About this exercise
The answer is every line of the records that holds the word "pinky", copied in full.
[[ Given records, beginning ]]
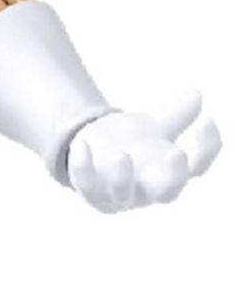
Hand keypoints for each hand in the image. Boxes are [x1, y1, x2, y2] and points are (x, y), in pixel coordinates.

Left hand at [65, 94, 219, 212]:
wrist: (98, 151)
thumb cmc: (135, 143)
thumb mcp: (156, 126)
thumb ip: (177, 113)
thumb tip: (195, 93)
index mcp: (170, 174)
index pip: (198, 168)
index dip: (207, 148)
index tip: (206, 121)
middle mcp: (148, 190)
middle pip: (168, 192)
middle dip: (174, 176)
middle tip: (176, 153)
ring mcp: (119, 195)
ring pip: (122, 193)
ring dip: (121, 176)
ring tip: (120, 154)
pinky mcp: (91, 193)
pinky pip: (86, 184)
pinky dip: (82, 167)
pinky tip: (81, 145)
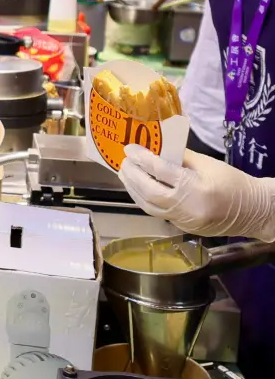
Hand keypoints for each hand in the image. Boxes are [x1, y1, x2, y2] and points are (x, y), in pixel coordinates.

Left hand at [119, 146, 274, 241]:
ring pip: (149, 206)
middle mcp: (186, 207)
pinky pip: (159, 213)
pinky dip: (146, 200)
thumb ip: (180, 157)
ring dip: (134, 190)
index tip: (129, 149)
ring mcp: (183, 221)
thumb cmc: (233, 182)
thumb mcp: (208, 164)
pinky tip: (140, 190)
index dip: (142, 159)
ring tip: (125, 175)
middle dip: (132, 176)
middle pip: (149, 192)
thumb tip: (156, 150)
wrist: (254, 211)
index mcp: (194, 188)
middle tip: (123, 163)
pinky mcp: (183, 229)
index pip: (160, 171)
[[ Given records, end ]]
Worked solution
pinky mcp: (91, 193)
pinky pip: (86, 184)
pinky dip: (82, 167)
pinky tip: (81, 145)
pinky pip: (159, 213)
pinky dip: (146, 200)
pinky tip: (140, 190)
pinky mcp: (183, 229)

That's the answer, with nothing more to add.